Читать «Евреи в блокадном Ленинграде и его пригородах» онлайн - страница 169
Владимир Цыпин
Вот провели раненого. Вот провезли еще одного на санях. Сани – детские салазки, навек связали себя с Ленинградским фронтом, где нет лошадей, нет сил, кроме человека – самого выносливого из животных. Все на себе: пища, раненые, свертки, патроны, орудия и т. д. и т. д.
Вспоминается, что в эту зиму – очень морозную – плохо спасала от холода одежда – подшлемники вязаные, жилеты теплые под шинелью, сапоги, набитые газетами, и даже валенки и полушубки, когда появились. Организм был очень ослаблен. Не надолго согревали и «наркомовские» сто грамм. Слабыми, едва державшимися на ногах приходили из города немногочисленные подкрепления. В городе – и в госпиталях – было еще хуже. Помню, гляжу я на вереницу – человек двадцать пять – медленно бредущих по Пулковскому шоссе солдат. И вдруг один из солдат падает… Ни выстрела, ни разрыва… Подошли к нему – мертвый. Он умер от слабости – не выдержало сердце. И такие случаи были не единичными.
Снова наступление растопыренными пальцами и минус десятка три человек, а Кокколево остается недосягаемым».
И итог: 5—6, 20—26, 31 декабря 1941 года и 1, 15—16 января 1942 года ничего. Кто-то сказал: «разменивают по мелочам полк».
Да, еда – вот главная тема разговоров у нас (не говорю уже о голодающем городе) … Там суп такой-то… Там мясо достали… повар такой-то жулик… комендант взял себе лучшие куски…
У нас уже пошел шестой месяц блокады.
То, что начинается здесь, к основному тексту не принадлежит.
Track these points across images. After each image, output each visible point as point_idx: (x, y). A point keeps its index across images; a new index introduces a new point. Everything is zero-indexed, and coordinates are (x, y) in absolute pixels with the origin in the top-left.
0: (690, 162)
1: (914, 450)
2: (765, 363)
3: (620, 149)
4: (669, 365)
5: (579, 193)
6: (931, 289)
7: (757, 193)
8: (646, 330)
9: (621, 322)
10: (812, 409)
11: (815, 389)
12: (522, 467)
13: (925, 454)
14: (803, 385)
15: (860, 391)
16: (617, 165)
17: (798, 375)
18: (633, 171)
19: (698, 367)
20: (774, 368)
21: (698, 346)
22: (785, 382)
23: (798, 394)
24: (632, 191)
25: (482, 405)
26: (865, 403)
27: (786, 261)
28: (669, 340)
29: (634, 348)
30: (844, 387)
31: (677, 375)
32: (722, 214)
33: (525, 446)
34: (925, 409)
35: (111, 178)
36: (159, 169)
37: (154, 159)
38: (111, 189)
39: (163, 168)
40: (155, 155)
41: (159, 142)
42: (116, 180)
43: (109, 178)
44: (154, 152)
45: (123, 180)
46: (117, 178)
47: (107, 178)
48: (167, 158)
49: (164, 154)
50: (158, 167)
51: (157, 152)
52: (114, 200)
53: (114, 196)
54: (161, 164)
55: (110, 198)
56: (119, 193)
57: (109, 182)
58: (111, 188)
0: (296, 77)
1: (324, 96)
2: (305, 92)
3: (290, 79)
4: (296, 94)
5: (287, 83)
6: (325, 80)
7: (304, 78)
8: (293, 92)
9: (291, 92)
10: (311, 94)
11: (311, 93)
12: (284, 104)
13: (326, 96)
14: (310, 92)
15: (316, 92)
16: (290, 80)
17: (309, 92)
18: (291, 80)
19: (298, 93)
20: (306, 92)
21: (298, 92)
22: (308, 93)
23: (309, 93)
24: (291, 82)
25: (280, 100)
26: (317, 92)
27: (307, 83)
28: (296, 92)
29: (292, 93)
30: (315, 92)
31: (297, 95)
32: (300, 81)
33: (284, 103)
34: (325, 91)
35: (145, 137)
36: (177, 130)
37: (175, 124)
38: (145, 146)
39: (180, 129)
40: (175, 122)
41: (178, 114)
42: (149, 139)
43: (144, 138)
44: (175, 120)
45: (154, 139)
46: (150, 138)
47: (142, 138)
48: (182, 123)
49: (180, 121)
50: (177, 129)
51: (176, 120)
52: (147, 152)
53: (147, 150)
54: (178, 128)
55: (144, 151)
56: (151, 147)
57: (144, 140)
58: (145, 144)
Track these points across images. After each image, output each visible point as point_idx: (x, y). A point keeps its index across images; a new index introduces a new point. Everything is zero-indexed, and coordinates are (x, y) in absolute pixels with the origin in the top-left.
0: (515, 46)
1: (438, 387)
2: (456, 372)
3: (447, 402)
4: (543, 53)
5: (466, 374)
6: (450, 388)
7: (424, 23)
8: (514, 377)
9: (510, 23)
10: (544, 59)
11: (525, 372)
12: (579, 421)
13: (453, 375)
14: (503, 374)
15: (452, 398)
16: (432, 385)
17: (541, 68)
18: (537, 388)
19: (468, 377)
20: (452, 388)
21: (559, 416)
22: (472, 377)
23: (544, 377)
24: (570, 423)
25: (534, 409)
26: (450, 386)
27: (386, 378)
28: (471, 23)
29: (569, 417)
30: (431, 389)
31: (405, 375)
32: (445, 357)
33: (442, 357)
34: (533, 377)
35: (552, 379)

За месяцы недоедания организм поиздержался, и ощутительнее, чем обычно, реагирует желудок, больше требуется на восстановление сил.
Финкельштейн Иосиф, инженер. «И грянул бой – смертельный бой»
Прошлое всегда живет в нас.
Лев Толстой
С весны 1941 года чувствовалось дыхание большой, надвигающейся войны. В Ленинградском НИИ-9, где я тогда работал старшим инженером, стали проводить занятия по ПВО. После работы во дворе института мы рыли щели, по полчаса сидели в противогазах и делали вид что трудимся. Так мы готовились к работе в условиях газовой атаки. Всем выдали противогазы и обязали носить их всегда с собой. Считалось, что немцы в первые же дни войны начнут травить нас газами. В середине июня я получил повестку с требованием явиться в военкомат в начале июля. Не ожидая получения новой повестки, ранним утром 23 июня я отправился в военкомат и встал в очередь к дежурному, за путевкой на войну. Шум, гам, многоэтажный мат. С какими-то бумажками из комнаты в комнату мечутся, как очумелые: капитаны, майоры, лейтенанты. Чувствуется растерянность, озабоченность первыми туманными сообщениями с театра военных действий и нервное напряжение. Прочитав мою повестку, дежурный в чине майора начал на меня кричать: «Тут же ясно сказано, когда вам надлежит явиться, вы что, неграмотный? Отходите и не мешайте работать». «Но обстоятельства изменились, война уже началась. Я хорошо знаю немецкий язык и могу работать переводчиком», – говорю я. Но майор меня не слушает и продолжает орать: «Отходите и не морочьте мне голову, мать вашу так».